Today, it seems that doing the cast once is faster but pulling the cast out of the loop seems like a simple optimization that the VM may do in the future.
Running (foo as Bar) has two effects:
It tells the editor that foo is a Bar which helps with static type analysis and lets the editor do code completion.
It checks that foo is a Bar (or a subtype of Bar), otherwise it'll throw a CastException.
Look for "Type Cast" in (http://www.dartlang.org/docs/spec/latest/dart-language-specification.pdf).
Updated: I like John's answer, too, but I think I should say one more thing. I overlooked the fact that you were talking about doing the cast once versus three times. Looking at final bFoo = (foo as Bar);, I want to say one more thing about the language semantics.
It's true that Dart Editor, dart2js, and the VM could conceivably infer that foo is of type Bar, which would save additional checks, etc. However, the semantics of the language say something slightly different. "final bFoo" does not have a type annotation. So according to the language spec, bFoo is of type Dynamic.
Hence, when you write "(foo as Bar)" three times, each expression results in a Bar. But when you write bFoo, you have a Dynamic object.
It is not "best practice" to perform three as casts right in a row for the same variable.
An as cast is really a runtime check. I'm just guessing, but if you are trying to reduce warnings from the editor, there is probably a better way to do it.

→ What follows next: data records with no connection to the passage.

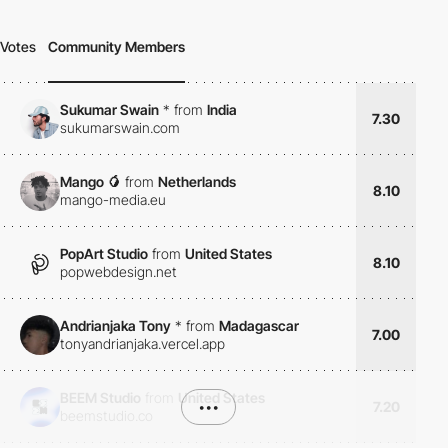
Votes
Community Members
Sukumar Swain
*
from
India
7.30
sukumarswain.com
Mango 🥭
from
Netherlands
8.10
mango-media.eu
PopArt Studio
from
United States
8.10
popwebdesign.net
Andrianjaka Tony
*
from
Madagascar
7.00
tonyandrianjaka.vercel.app
BEEM Studio
from
United States
•••
7.20
beemstudio.co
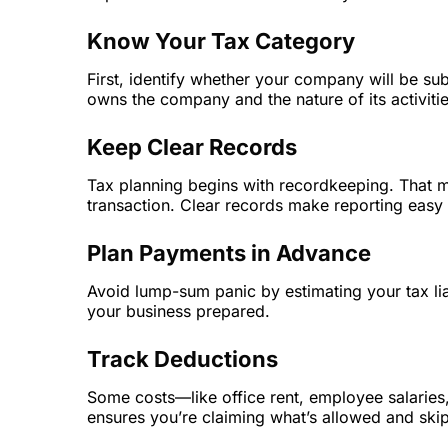
Know Your Tax Category
First, identify whether your company will be su
owns the company and the nature of its activitie
Keep Clear Records
Tax planning begins with recordkeeping. That 
transaction. Clear records make reporting easy
Plan Payments in Advance
Avoid lump-sum panic by estimating your tax lia
your business prepared.
Track Deductions
Some costs—like office rent, employee salaries,
ensures you’re claiming what’s allowed and skip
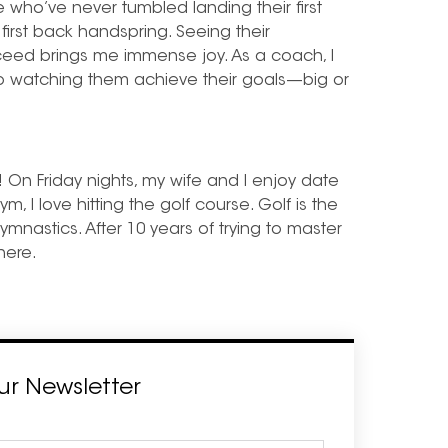
e who’ve never tumbled landing their first
 first back handspring. Seeing their
ucceed brings me immense joy. As a coach, I
so watching them achieve their goals—big or
! On Friday nights, my wife and I enjoy date
m, I love hitting the golf course. Golf is the
gymnastics. After 10 years of trying to master
there.
ur Newsletter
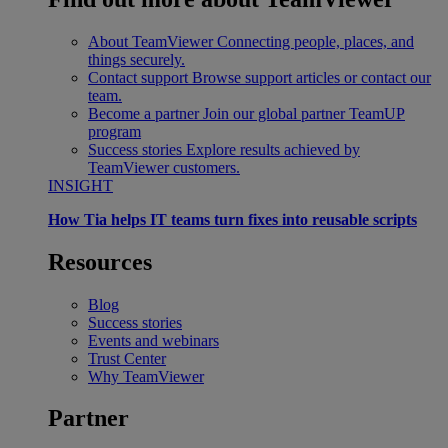
About TeamViewer
Connecting people, places, and
things securely.
Contact support
Browse support articles or contact our
team.
Become a partner
Join our global partner TeamUP
program
Success stories
Explore results achieved by
TeamViewer customers.
INSIGHT
How Tia helps IT teams turn fixes into reusable scripts
Resources
Blog
Success stories
Events and webinars
Trust Center
Why TeamViewer
Partner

For example, here's one scenario:
class Foo {
}
class Bar extends Foo {
m1() => print('m1');
}
doStuff(Foo foo) {
foo.m1(); // warning here
}
main() {
var foo = new Bar();
doStuff(foo);
}
The above code runs just fine, but the editor does show a warning. To eliminate the warning, it's better to refactor the code. You could remove the Foo annotation from doStuff, or you could consider moving m1() up to Foo, or you could do double-dispatch.